Eine Rückschau auf das Psychodrama-Symposion 2018

Vom 4. bis 6. Mai 2018 fand das alljährliche Psychodrama-Symposion in Spital am Phyrn vor gewohnt wunderschöner oberösterreichischer Bergkulisse statt. In diesem Jahr stand das Symposion ganz unter dem Thema „Entwicklung, Wachstum, Hoffnung. Möglichkeiten und Grenzen“.

Ortsbild Spital am Phyrn
Spital am Phyrn

Nach Sektempfang und Begrüßung durch den Fachsektionsleiter Norbert Neuretter machten die Psychodrama-Lehrtherapeutin und Leiterin der Kinder- und Jugendtherapie-Weiterbildung Gabriele Biegler-Vitek sowie die aus Berlin eingeladene Institutsleiterin der Deutschen Gesellschaft für Positive Psychologie Judith Mangelsdorf den Auftakt.

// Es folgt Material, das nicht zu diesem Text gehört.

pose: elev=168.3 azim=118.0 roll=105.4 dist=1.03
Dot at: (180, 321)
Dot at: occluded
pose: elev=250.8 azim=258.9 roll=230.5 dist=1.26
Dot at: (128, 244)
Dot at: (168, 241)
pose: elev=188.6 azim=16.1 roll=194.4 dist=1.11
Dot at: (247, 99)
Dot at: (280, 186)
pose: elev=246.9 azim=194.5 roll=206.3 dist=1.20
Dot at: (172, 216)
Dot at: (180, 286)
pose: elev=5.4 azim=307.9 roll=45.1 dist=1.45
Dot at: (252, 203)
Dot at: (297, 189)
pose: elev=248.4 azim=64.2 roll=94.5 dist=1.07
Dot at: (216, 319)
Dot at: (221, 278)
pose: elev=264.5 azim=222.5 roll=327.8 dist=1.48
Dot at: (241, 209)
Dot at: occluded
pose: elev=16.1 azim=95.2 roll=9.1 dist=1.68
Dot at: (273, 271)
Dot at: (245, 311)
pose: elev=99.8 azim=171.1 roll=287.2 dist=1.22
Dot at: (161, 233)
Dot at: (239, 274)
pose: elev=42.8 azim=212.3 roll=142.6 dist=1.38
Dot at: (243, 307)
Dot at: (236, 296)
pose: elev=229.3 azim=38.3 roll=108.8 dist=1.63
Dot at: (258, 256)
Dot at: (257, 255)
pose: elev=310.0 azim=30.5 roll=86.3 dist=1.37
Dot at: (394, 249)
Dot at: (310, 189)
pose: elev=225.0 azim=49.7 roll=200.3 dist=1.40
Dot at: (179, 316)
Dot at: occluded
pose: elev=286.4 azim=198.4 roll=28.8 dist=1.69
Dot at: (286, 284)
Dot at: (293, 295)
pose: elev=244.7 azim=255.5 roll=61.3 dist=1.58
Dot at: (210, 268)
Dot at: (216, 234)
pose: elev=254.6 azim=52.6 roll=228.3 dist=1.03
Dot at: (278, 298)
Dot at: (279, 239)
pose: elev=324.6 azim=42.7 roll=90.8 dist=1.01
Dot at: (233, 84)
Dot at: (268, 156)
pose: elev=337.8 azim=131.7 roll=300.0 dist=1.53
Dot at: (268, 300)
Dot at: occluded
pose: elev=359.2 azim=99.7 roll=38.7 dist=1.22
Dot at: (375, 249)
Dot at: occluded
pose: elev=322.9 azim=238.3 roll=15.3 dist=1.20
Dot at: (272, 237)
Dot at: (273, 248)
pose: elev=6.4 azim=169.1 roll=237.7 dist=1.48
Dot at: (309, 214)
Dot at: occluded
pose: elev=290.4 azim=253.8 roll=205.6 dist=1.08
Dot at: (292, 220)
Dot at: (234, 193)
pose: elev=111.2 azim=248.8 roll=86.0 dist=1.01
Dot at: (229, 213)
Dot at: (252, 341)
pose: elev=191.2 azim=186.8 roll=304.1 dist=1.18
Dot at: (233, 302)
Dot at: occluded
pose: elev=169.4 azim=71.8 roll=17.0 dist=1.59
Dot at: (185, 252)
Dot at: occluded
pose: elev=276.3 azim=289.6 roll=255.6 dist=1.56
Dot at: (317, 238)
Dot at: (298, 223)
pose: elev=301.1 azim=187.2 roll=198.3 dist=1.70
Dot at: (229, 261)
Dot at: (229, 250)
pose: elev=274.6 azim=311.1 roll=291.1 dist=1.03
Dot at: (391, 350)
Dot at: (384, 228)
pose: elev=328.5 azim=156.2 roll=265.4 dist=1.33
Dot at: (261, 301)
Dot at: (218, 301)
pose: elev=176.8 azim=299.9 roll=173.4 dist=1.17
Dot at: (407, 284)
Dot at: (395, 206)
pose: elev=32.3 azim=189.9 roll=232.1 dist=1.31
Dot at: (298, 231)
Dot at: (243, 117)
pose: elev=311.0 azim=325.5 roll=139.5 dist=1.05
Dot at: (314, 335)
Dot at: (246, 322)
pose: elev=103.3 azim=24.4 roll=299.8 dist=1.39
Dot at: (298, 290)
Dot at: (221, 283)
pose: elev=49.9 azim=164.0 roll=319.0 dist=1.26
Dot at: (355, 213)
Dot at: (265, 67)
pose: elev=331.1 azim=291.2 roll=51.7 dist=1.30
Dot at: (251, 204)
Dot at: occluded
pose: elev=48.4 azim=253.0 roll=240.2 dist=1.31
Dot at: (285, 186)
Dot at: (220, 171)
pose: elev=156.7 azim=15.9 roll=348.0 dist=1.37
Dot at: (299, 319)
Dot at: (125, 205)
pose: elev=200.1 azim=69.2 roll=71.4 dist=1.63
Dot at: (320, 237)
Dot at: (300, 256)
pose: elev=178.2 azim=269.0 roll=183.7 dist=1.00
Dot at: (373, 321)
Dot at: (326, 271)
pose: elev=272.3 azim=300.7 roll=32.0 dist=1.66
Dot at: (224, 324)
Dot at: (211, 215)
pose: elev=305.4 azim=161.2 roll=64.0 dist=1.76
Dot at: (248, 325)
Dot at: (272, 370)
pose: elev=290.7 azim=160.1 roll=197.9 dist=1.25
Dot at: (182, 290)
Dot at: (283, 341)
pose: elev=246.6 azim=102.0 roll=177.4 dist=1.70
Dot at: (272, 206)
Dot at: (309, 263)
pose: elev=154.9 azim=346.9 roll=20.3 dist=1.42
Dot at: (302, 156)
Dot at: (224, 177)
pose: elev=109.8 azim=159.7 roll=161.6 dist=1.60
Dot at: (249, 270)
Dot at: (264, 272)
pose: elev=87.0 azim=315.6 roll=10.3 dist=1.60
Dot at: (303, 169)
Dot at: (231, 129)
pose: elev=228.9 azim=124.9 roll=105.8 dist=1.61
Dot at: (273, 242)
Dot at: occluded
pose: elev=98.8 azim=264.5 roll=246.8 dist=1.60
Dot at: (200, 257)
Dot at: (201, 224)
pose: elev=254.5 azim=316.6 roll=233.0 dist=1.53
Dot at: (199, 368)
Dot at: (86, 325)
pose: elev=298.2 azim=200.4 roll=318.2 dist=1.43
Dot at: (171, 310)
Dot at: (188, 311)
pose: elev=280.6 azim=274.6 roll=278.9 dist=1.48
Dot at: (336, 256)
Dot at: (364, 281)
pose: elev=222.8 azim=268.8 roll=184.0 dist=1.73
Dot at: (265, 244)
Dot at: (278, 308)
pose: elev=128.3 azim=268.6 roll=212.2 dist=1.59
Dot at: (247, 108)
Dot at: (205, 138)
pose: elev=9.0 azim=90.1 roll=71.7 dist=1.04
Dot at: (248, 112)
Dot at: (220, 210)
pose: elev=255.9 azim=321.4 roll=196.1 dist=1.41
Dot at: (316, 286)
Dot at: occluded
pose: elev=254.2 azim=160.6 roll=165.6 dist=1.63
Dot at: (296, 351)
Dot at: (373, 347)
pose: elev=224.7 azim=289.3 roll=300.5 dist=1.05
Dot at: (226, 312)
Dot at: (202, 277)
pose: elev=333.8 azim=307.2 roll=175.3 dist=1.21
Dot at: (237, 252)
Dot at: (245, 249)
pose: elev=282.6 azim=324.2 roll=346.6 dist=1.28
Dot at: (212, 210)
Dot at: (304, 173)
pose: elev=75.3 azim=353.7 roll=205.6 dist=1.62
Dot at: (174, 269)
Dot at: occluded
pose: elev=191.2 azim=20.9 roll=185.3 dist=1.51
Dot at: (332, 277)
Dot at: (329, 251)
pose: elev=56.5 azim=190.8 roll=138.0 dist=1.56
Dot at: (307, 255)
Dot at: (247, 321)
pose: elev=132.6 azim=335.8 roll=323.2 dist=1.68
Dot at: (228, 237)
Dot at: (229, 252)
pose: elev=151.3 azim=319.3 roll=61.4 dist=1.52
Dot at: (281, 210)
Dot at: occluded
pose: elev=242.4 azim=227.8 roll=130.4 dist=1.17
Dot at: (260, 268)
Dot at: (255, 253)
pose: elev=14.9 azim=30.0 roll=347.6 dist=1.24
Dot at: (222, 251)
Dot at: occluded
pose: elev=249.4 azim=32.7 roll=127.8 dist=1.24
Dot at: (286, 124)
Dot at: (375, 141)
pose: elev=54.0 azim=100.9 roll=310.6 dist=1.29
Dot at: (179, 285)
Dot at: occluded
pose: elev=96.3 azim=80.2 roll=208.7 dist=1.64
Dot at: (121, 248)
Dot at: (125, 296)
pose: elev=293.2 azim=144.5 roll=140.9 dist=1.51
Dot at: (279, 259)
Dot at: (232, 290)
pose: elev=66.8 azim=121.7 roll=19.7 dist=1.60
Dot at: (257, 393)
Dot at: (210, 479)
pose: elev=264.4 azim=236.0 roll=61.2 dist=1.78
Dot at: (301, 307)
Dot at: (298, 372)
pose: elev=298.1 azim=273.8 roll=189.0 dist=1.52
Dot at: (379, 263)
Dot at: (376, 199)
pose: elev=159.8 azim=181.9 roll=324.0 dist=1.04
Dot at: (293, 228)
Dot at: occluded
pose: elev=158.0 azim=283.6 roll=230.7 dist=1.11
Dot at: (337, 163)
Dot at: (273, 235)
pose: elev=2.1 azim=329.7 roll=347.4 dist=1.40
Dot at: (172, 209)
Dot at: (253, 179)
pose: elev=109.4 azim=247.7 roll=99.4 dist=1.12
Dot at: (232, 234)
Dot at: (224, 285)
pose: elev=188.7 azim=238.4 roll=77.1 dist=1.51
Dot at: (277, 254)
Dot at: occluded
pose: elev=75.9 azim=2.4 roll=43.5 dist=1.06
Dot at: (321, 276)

Vorgeburtliche Erfahrungen
In ihrem Vortrag „Wir sind eins mit hoher Wechselseitigkeit“ schilderte Gabriele Biegler-Vitek eindrücklich die Bedeutung der intrauterinen, also der vorgeburtlichen Erfahrungen und welchen Einfluss diese auf die Entwicklung eines Menschen haben können. Sie betonte, dass dieses Thema jeden etwas angehe, da jeder Mensch diese Erfahrung teile, ohne freilich bewusste Erinnerung daran zu haben und das Thema sowohl in der Wissenschaft als auch in der Praxis manches Mal vernachlässigt werde.

Posttraumatisches Wachstum
Anschließend folgte der fesselnde Vortrag von Judith Mangelsdorf zum Thema „Posttraumatisches Wachstum“. (Sie können sich den ganzen Vortrag auf YouTube ansehen.) Mangelsdorf machte deutlich, dass Menschen, die ein Trauma erleben, nach dem Verarbeitungs- und Integrationsprozess dieses traumatischen Ereignisses in eine Phase des posttraumatischen Wachstums kommen können. So könne aus Leid Sinn entstehen und aus Schmerz letztlich eine Intensivierung der Lebensqualität erwachsen. Ihren Vortrag schloss Mangelsdorf mit dem Symbol einer japanischen Kintsugi-Vase. Kintsugi ist eine japanische Reparaturmethode für Keramik, in der Bruchstellen mit Gold gekittet werden. Die Geschichte und der Makel eines Gefäßes erhalten so besondere Wertschätzung und Schönheit.

Spannendes, lebendiges Programm
Am darauffolgenden Tag fanden eine Vielzahl von Workshops rund um das Thema „Entwicklung, Wachstum, Hoffnung“ statt und ermöglichten den TeilnehmerInnen, wertvolle Anwendungsmöglichkeiten für ihre Praxis zu gewinnen. Der Tag klang traditionell mit Tanz und Musik aus.

Am Sonntag fand das alljährlich abschließende Soziodrama mit einer Abwandlung des Zauberladens statt, unter der Leitung von Thomas Sageder und Christine Pichlhöfer.

Besonders freut uns, dass auch Psychodramatikerinnen und Psychodramatiker mit ihren Familien und Kindern anreisten. Das zum Seminarort fußläufig gelegene JUFA-Hotel im barocken Ambiente des Stifts Spital am Phyrn bietet Familienzimmer und Appartments, die dazu einladen, das Symposion zu einem Wochenende für die ganze Familie zu machen.

Ein herzlicher Dank an die langjährigen Organisatoren des Symposions – Manfred Stelzig und Monika Wicher –, denen es auch in diesem Jahr wieder gelungen ist, ein spannendes, lebendiges und hochinteressantes Programm auf die Beine zu stellen. Mit diesem Symposion geben sie die Organisation an Thomas Sageder ab.